Brasília – The new director-general of the Food and Agriculture Organization of the United Nations (FAO), José Graziano da Silva, who was sworn in last Sunday (1st), intends to boost food security through increased support to poorer, food-deficit countries, especially those plagued by lasting crises.
“We will create teams that draw together the Organization’s skills in policy advice, investment planning, resource mobilization, emergency response and sustainable development,” said Graziano according to a FAO statement.
According to him, the eradication of hunger must not be separated from other global challenges, such as reviving national economies, protecting natural resources from degradation and adapting to climate change.
The statement stresses that approximately 925 million people suffer from chronic hunger and many countries are far from achieving the first Millennium Development Goal, namely to halve the proportion of people living in hunger and extreme poverty by 2015, based on 1990 statistics.
Throughout his campaign for the position, Graziano championed the following issues, which he restated during his swearing in ceremony: hunger eradication, sustainable food production and consumption, fairer global food management, the completion of the FAO’s organization reform to improve efficiency, transparency and accountability, and expansion of partnerships and South-South cooperation.

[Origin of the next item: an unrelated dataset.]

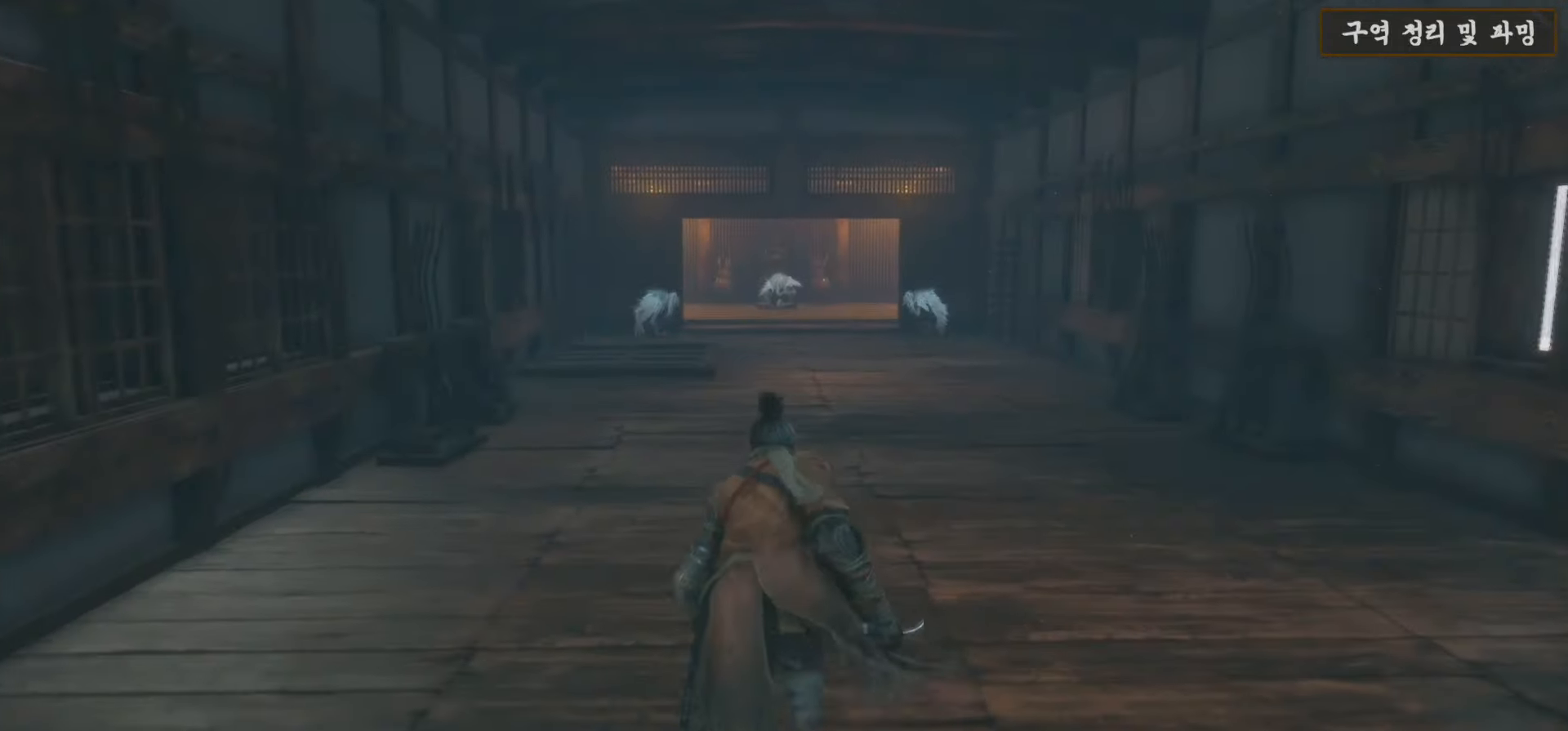
{"buttons": [], "left_stick": "up", "right_stick": "center", "events": []}
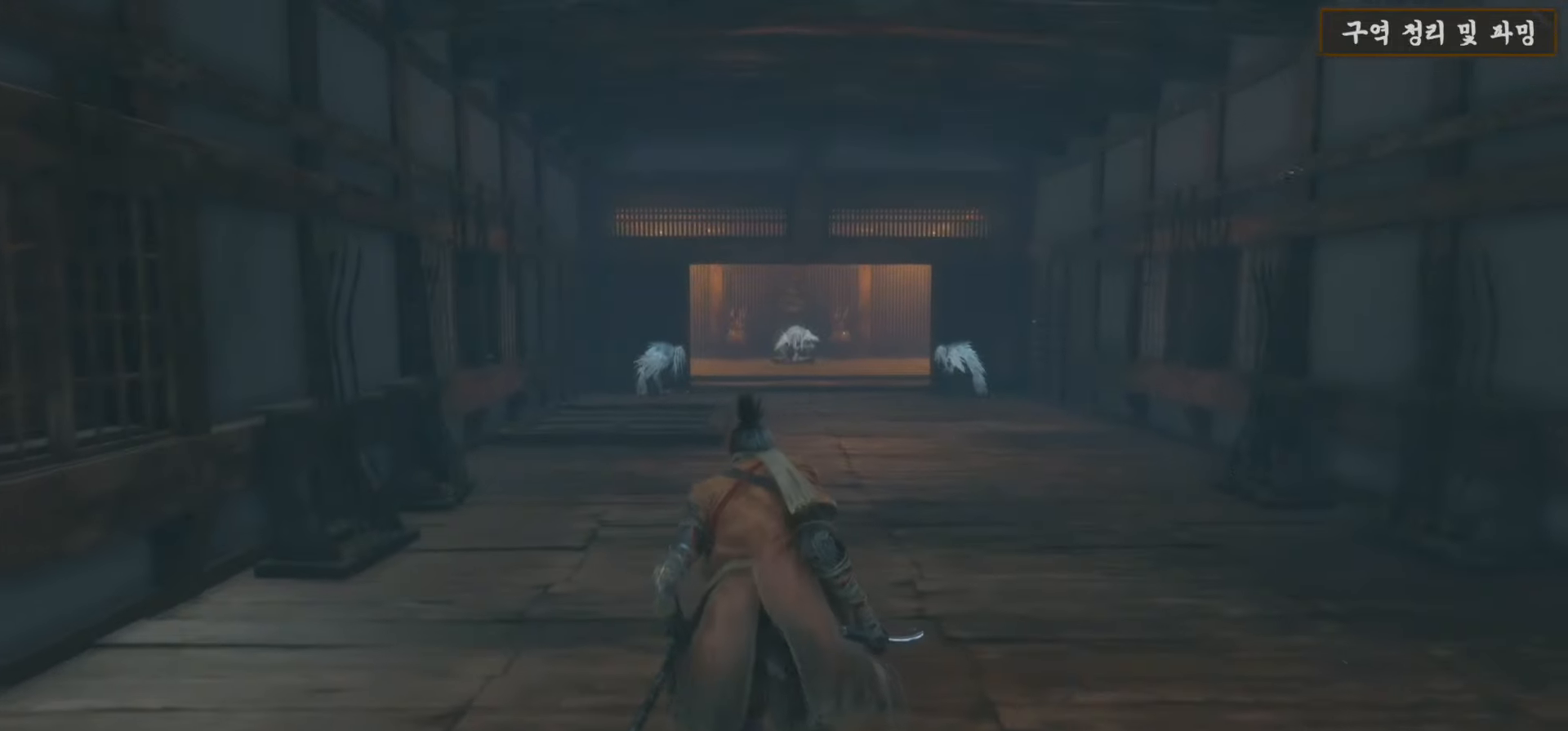
{"buttons": [], "left_stick": "up", "right_stick": "center", "events": []}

Graziano is the eighth FAO director-general, following the Senegalese Jacques Diouf, who remained in the position from 1994 to 2011. The new director-general will give his first press conference next Tuesday (3rd). He was Brazilian minister of Food Security during Luiz Inácio Lula da Silva’s first term in office as president, when the federal hunger eradication program Fome Zero (Zero Hunger) was implemented. From 2006 to 2011 he was FAO’s assistant director-general and regional representative for Latin America and the Caribbean, based in Chile.